Demand forecast is never 100-percent accurate, but it can get better. Brian Dooley, expert and demand-driven thought leader with AIMMS, relates the progress of technology and business-process transformation toward an improved planning environment.
Q: How is the supply-chain planning landscape changing?
Dooley: If we at how our supply chains are changing, that also describes how the planning landscape is changing. Supply chains are becoming ever more complex, lead times are extending, and variability is increasing all of the time, exponentially.
That makes the planning landscape, and our ability to forecast demand accurately, significantly more challenging. We've got to do that over much longer lead times, spread across multiple enterprises. It just much more complicated.
Q: What are the planning horizons that we're looking at these days?
Dooley: Typically, just for the execution piece, it can be 12 weeks-plus. For strategic planning, you're looking at six months, nine months, twelve months and beyond. With those extended lead times, the ability to forecast accurately at a SKU level is challenging to say the least, if not impossible.
Q: When planning gets down to the execution level, it shades into execution, doesn’t it? It becomes more of a reactive than predictive kind of thing. I imagine it's hard to know when that happens.
Dooley: Yes, that's one of the real challenges today — how do you move from the forecast horizon to the execution piece, and how do you decouple the execution part of the planning activity from that forecast? Think about how we've done supply-chain planning for the last 20, 30, 40 years. It's all forecast-driven. We generate a master schedule. We then push that to all our planning engines. Essentially, we are propagating all the way to execution.
The one thing we all know about forecasts is that they're always wrong. We’re not necessarily buying, making, storing and transporting the right items. The challenge is how we decouple our execution piece at the front end from the forecast further up the supply-chain. Which is where demand-driven comes into it.
Q: What are some of the strategies that being deployed in order to deal with this challenge?
Dooley: There's a technique called DDMRP [demand-driven material requirements planning] that's gaining more and more momentum now. It's moved on from being what some people referred to as a science experiment, maybe two or three years ago, to where some big organizations are rolling it out.
Q: Is it a technology or a business-process change?
Dooley: It's a business process, a methodology that allows us to decouple the execution side of the supply chain from the forecast side. Forecasts are still important. They don't disappear, and we use those to size the buffers. But the ultimate replenishment signals — be it purchase orders or shop-floor orders to the factory — are generated based on real demand hitting those buffers and depleting them.
Q: How are we assessing demand? Are we getting accurate point-of-sale information? Are we getting unstructured data? How are we getting our arms around the whole question of what demand actually is?
Dooley: With advances in technology, the closer we get to the point of consumption, to as pure a demand signal as we possibly can, the better. Typically, that could be point-of-sale data. The technology landscape has moved on to allow us to process that volume of data, and use it as our demand signal to hit the buffers and trigger the replenishment requirements.
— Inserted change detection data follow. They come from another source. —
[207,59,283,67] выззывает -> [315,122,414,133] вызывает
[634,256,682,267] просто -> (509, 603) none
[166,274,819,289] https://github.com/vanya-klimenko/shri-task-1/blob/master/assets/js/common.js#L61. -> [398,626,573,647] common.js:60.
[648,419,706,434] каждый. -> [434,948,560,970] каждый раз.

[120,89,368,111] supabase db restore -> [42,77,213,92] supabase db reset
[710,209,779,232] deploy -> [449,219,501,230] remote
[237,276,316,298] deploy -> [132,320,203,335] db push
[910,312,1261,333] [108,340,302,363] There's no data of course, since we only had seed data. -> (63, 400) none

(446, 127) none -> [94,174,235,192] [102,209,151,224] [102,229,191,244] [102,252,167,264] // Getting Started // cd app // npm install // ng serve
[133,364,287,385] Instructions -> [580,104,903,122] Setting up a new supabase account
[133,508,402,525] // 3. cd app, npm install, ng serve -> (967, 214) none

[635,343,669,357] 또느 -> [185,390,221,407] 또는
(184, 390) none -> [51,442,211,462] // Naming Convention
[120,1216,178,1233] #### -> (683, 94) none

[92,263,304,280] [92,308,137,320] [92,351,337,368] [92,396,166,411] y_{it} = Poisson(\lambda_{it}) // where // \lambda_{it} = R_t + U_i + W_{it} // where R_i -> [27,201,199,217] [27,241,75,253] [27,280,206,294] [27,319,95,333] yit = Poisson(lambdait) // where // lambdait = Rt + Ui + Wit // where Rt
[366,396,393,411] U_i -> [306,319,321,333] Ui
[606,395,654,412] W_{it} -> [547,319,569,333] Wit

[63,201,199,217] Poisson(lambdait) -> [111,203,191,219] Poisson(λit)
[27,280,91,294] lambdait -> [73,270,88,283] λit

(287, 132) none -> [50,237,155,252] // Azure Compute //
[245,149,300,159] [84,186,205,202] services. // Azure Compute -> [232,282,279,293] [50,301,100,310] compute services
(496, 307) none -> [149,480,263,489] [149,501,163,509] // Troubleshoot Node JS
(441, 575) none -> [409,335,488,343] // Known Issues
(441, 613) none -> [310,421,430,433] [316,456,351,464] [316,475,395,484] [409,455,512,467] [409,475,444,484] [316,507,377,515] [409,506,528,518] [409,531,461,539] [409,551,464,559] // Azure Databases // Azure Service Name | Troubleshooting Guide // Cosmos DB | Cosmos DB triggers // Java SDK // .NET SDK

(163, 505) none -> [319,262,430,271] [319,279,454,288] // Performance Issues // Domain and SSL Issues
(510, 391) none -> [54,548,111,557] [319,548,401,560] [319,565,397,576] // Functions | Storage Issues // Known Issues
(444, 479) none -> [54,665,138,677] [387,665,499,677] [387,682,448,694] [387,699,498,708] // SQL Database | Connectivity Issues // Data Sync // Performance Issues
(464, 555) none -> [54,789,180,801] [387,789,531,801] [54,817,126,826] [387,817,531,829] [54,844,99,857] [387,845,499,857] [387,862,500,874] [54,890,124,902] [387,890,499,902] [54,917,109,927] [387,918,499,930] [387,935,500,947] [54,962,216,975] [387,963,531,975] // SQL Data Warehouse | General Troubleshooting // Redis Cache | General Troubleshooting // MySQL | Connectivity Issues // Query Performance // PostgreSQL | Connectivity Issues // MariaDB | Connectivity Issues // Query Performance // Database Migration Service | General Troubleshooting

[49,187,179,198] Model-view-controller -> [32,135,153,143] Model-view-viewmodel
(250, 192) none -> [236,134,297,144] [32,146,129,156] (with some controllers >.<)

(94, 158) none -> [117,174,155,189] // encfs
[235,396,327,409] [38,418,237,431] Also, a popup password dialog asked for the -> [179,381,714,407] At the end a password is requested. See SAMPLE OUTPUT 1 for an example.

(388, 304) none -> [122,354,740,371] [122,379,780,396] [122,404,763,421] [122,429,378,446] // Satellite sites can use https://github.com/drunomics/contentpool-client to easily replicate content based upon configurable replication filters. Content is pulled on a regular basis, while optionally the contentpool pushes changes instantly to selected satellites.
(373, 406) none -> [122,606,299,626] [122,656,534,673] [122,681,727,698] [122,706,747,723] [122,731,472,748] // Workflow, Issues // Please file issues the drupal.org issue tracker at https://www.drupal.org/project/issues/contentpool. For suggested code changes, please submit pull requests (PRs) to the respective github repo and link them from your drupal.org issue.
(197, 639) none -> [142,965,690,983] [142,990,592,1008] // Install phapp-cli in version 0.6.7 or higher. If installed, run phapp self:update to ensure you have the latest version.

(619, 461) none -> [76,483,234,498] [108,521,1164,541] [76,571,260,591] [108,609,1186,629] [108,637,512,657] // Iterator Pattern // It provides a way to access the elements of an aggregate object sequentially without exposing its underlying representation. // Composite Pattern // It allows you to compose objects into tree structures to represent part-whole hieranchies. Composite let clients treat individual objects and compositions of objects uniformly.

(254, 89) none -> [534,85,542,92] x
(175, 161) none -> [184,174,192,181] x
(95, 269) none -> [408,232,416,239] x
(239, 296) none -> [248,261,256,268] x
Q: What's happening to physical inventory during this process?
Dooley: I don't think there's a simple answer for that. It depends upon the particular supply chain. It comes down to the customer proposition, and the degree of visibility we can get of demand. If our customer-promise horizon is much shorter than our actual resupply horizon, then we need to put more decoupling points into the supply chain. We’ll need more strategic inventory positions, which may be at several points within the supply chain. If our customer tolerance time can be extended, then we can remove some of those and push inventory further back up the supply chain. It's a balance between the customer’s tolerance time and where we need to place strategic inventory buffers to cope with that.
Q: How does technology need to change? Which aspects are most important in arriving at this concept of the truly demand-driven supply chain?
Dooley: There are two areas. The first is our historic approach to supply-chain planning. A lot of supply-chain technology that's out there right now still supports those same processes. Software vendors need to start embracing the new approaches.
Another key area concerns simplicity. We hear a lot about digital transformation, all of the buzzwords. But the complexity in the software itself is becoming mind-boggling. It needs super-expert users with months, if not years, of training and expertise to be able to use it.
Quite often, they become a bottleneck in the process, because the one expert is the only person who truly knows how to use the solution. There's a real need to create not necessarily simpler solutions, but a more straightforward user interface, presented more in supply-chain language, so that the entire supply-chain team can utilize the software, and not just a single expert.
Q: How good a job are we doing now in terms of achieving visibility of inventory across the supply chain?
Dooley: The data is all out there. The challenge comes in our ability to actually do something with it. How do we bring it into our tools? How do we run scenarios, "what-if" simulations, in a timely manner?
Q: Can data take the place of physical inventory?
Dooley: I think it can. There will always be a need for physical inventory. There’s natural variability in the supply chain, which we need to buffer for. But the richer the data, the better our ability to understand it. If we can understand the variability, then we can control the exact amount of inventory we need.
Q: How optimistic are you that artificial intelligence can play an important role in analyzing data and making for a better forecast?
Dooley: It's going to play a huge role. Something that particularly excites me is how A.I. and machine learning can do some of the heavy lifting for us. Rather than relying on the end-user to do a lot of the manipulation and analysis, let the A.I. do that. You can almost envision a scenario where A.I. is creating "what-if" scenarios on the fly, and providing us with prescriptive analytics: "Here are the suggestions I'm making, all the points to look at, and the investigations to carry out."